Without warning he threw himself upon me again, as I
always feared he might do were I allow him to approach too
near; but there was nothing of lust in his clutch, this time.
E sobbed, impressing utter bereftness, seeming to have broken as I'd predicted he would. Still, however helpless he was,
however pitiable was his presence, I struggled to extricate
myself from his grasp, so disgusted by his touch as I had
been that night in the woods. I unsuccessed; he clung to me
as if to a crumbling mountainside, or a raft in the midst of
the sea. Sighing, accepting my lot for the moment, I responded, hoping to calm; hugged him, trying to keep
minded that I was dealing with one who, in too many ways,
was no more than a child. "You're not bad," I said, searing
my tongue with lies.
"Don't call me God, Isabel," he said; he anguished so that
I barely heard his words. "Please don't. Please."
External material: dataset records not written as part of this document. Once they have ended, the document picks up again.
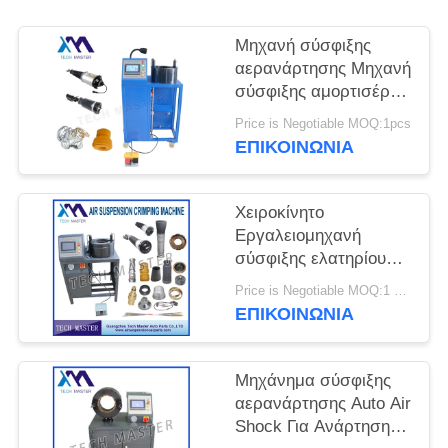
ΠΡΟΣΦΟΡΆ
Μηχανή σύσφιξης
ΧΆΡΤΗΣ
αερανάρτησης Μηχανή
σύσφιξης αμορτισέρ
ΙΣΤΌΤΟΠΟΥ
αέρα με τοποθέτηση
Price is Negotiable MOQ:1pcs
οθόνης Επισκευή
ΕΠΙΚΟΙΝΩΝΊΑ
ανάρτηση αέρα
ΜΥΣΤΙΚΌΤΗΤΑ
ΠΟΛΙΤΙΚΉ
Χειροκίνητο
Εργαλειομηχανή
σύσφιξης ελατηρίου
ανάρτησης αέρα για
Price is Negotiable MOQ:1 ομάδα
Μηχανή σύσφιξης
ΕΠΙΚΟΙΝΩΝΊΑ
κραδασμών με
ανάρτηση αέρα Audi
Μηχάνημα σύσφιξης
αερανάρτησης Auto Air
Shock Για Ανάρτηση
Twice weekly Leverett called to his office all involved with
the E project save E himself, conferencing with us, assuring
that any problems arising might be swiftly solved before he
could pretend he'd never known of them. Some were
Dryconians, some came as consultants or subcontractors; all
appeared to take joy from their labor only in that it served
them as license to argue. I was the sole woman; in aggregate
the group exuded that oppressive pheromonic air common
to such manly lumps, however weedy and asexual they singly
appeared. Though I spent so much time with E as any of them, none but Leverett ever inquired me regarding my
opinions; they merely noted my observations as I recounted,
smiling as if hearing an unreliable, though amiable, passerby. The afternoon before I'd left E calming, if not wholly
recovered from his upset; during the following morning's
meeting I thought it essential to point my view between their
eyes to certify they saw as I saw.
"Any answer he gives is gansered," said one whose name
I constantly blanked, a sociopathologist affiliated with
Princeton. Several of the others nodded, as if they understood.
"Demetaform," I asked. "What's meant, gansered?"
"Referent to Ganser's Syndrome. Subject consistently replies to questions with approximate answers. A behaviorism
common to psychopaths. For example, when asked if he
missed his father he responded that they never had stamps
in the house."
"Understood," said Leverett. "I asked him if he wasn't
glad to be alive and he told me he couldn't say, he hadn't
been dead yet." They chuckled. "What's the point, then?"
"Nothing he tells should be entirely trusted," said the
Princeton SP. "This must at all times be considered."
"So we'll earplay his words," said Leverett. "Mother him
to quiet, father him otherwise. As you did yesterday, Isabel."
"Problem one demands immediate action," said Telford,
who taught Comparative Elvisisms at Harvard Divinity.
"What Ms. Bonney tells us facts our theories. The matter
must be confronted, otherwise project possibilities could be
nullified before he's even publicked."